The market is clearly asking:
New Chair’s view on the US economy?
New voting members – who could they be?
Is the green shoot signs in inflation shifting dovish members?
Is employment at ‘full’ capacity leading to wage inflation in the FOMC’s opinion?
Is the huge round of fiscal stimulus in both tax cuts and government spending cause the Fed to counter this with monetary policy over the coming 18 months?
Will the Fed have to ditch the ‘gradual’ rises and go to a methodical?
Those question alone will push the USD.
Although a touch old here is the voting intentions of the FOMC board
As you can see there are plenty of holes in the voting core of the board. As the chart shows 7 voting member need to be appointed in 2018 and that alone adds a level of risk
When you add that Bill Dudley the New York Fed President is stepping down in June the hole gets bigger still.
It is why there is so much as play on Thursday and this will set the tone for most investment and trading in 2018.
From a trading position there is an interesting development coming in the AUD. If we take the interbank market and the surveyed economists come 5am Thursday morning AEDT for the first time in 19 years the Federal Funds Rate will overtake the RBA cash rate. Meaning bond differentials (in theory) should invert.
This chart gives a clear picture of what might happen to the AUD when the US v Australian bond differential invert.
(Source: Martin Currie Australia)
As the chart illustrates – this is a comparison between the Australian 10-year and the US 10-year. In the main The Australian 10-year has traded with a yield premium – meaning the carry trade has flowed to this country supporting the AUD.
However with the US 10-year set to overtake the Australian 10-year will the AUD revert to the 1998-2000 and sink to sub 50c? I suspect not, however it will lead to a pricing shift and a possible move to sub-72cents in the near term.

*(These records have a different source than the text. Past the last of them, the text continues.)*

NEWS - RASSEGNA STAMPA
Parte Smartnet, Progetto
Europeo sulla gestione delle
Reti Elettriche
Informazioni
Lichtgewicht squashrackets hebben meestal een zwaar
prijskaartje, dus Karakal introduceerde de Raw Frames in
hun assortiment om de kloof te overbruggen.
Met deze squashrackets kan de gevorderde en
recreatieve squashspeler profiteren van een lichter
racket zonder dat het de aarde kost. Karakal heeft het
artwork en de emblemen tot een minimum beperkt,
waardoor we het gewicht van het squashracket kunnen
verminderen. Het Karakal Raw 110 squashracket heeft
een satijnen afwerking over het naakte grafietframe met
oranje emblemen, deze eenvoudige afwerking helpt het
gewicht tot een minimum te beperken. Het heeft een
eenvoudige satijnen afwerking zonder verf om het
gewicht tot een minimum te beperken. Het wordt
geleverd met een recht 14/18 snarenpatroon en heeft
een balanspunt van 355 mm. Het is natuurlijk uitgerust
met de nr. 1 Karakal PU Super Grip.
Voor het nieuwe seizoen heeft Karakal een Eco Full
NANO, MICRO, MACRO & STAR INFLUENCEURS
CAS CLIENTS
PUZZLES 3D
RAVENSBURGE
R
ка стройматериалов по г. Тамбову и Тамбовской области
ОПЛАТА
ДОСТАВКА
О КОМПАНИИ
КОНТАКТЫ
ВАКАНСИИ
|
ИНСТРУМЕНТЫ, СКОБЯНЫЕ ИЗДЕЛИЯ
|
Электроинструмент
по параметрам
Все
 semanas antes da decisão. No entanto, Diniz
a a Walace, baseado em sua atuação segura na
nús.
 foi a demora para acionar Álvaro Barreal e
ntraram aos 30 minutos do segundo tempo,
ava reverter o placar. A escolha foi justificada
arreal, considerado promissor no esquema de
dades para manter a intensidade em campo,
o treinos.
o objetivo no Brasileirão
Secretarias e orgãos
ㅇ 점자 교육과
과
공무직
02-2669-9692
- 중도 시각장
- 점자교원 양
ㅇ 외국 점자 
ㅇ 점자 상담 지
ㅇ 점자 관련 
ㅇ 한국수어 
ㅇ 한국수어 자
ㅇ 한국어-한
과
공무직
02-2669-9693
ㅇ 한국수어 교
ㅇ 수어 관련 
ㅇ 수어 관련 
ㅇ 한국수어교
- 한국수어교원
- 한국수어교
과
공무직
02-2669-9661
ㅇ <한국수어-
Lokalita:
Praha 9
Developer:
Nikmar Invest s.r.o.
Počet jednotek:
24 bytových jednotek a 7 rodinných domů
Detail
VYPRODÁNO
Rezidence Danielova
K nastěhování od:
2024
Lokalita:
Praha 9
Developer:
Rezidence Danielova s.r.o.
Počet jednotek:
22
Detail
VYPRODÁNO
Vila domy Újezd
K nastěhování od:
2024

Looking at this point economically – USD denoted earners (exporters, firms that repatriate monies back into AUD) will benefit – however Australia is a net importer of capital, see the current accounts for confirmation of this. Foreign direct investment is a major economic driver for Australia – if projects start to suffer due to FX headwinds FDI will slow and that will hit GDP and equities that derive investment from FDI – something to think about.